## Task prompt:
Give the number of lines in the data that contain the word "Créditos"; no other text is needed.

## Page images and extracted text:
- Opening Delimiter -

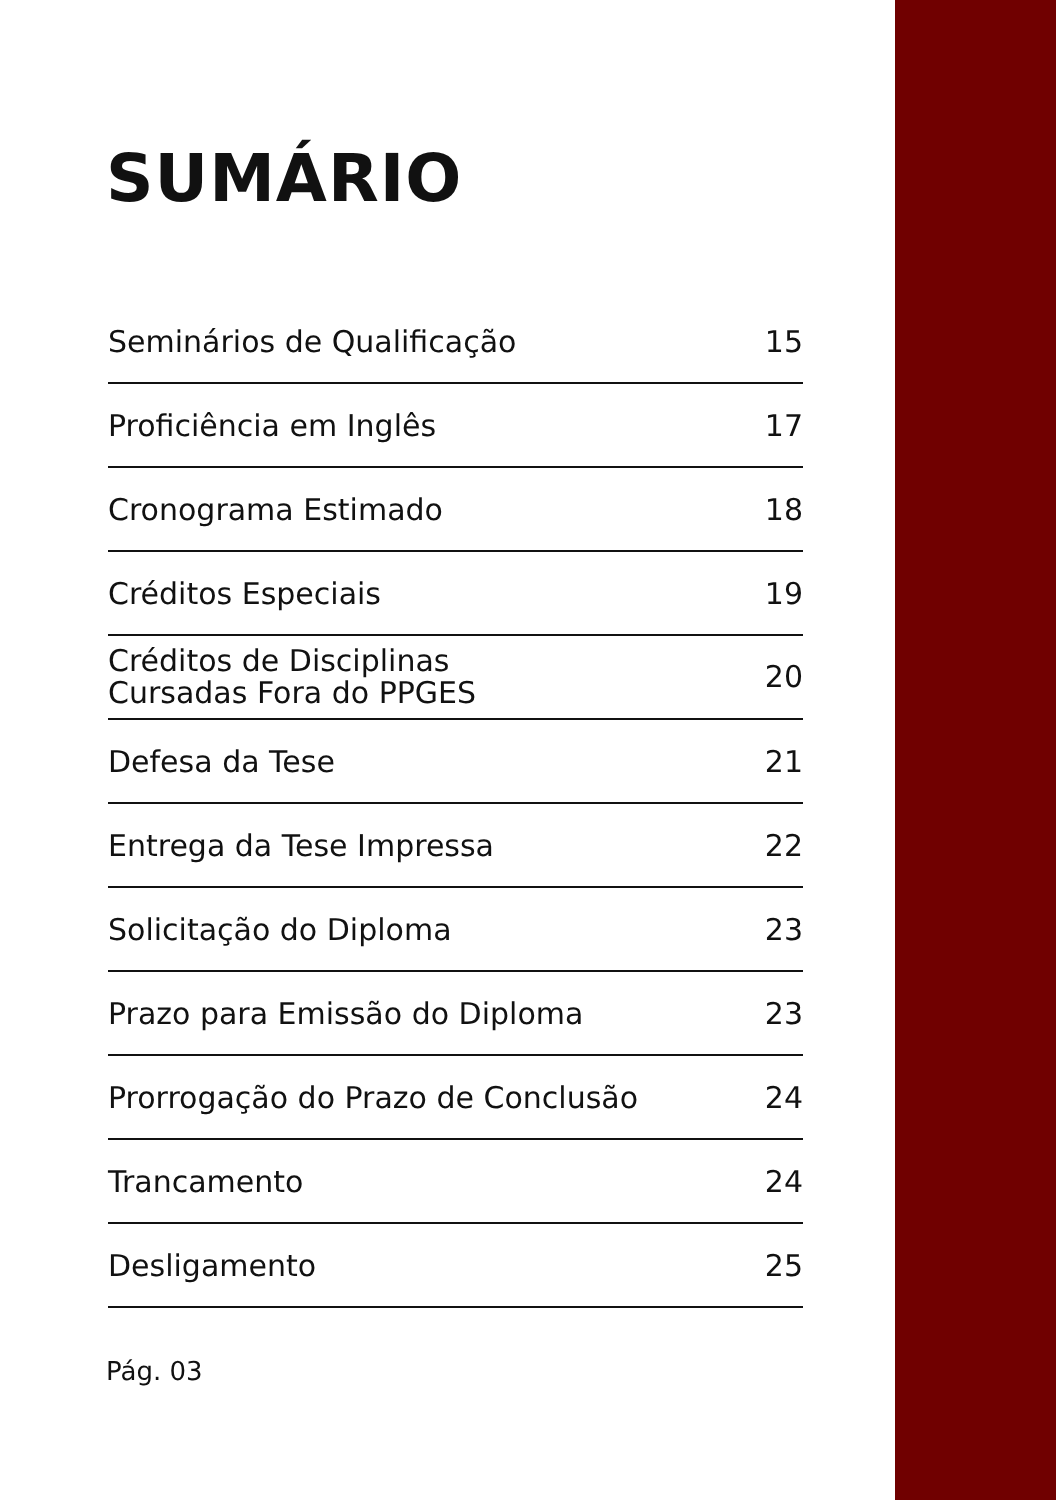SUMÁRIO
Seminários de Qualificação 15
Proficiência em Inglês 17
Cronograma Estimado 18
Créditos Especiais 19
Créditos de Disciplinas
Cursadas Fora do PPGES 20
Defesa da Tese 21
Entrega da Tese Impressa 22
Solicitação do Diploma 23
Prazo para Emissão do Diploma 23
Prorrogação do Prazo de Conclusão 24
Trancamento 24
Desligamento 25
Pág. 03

- Closing Delimiter -

## Answer area:
2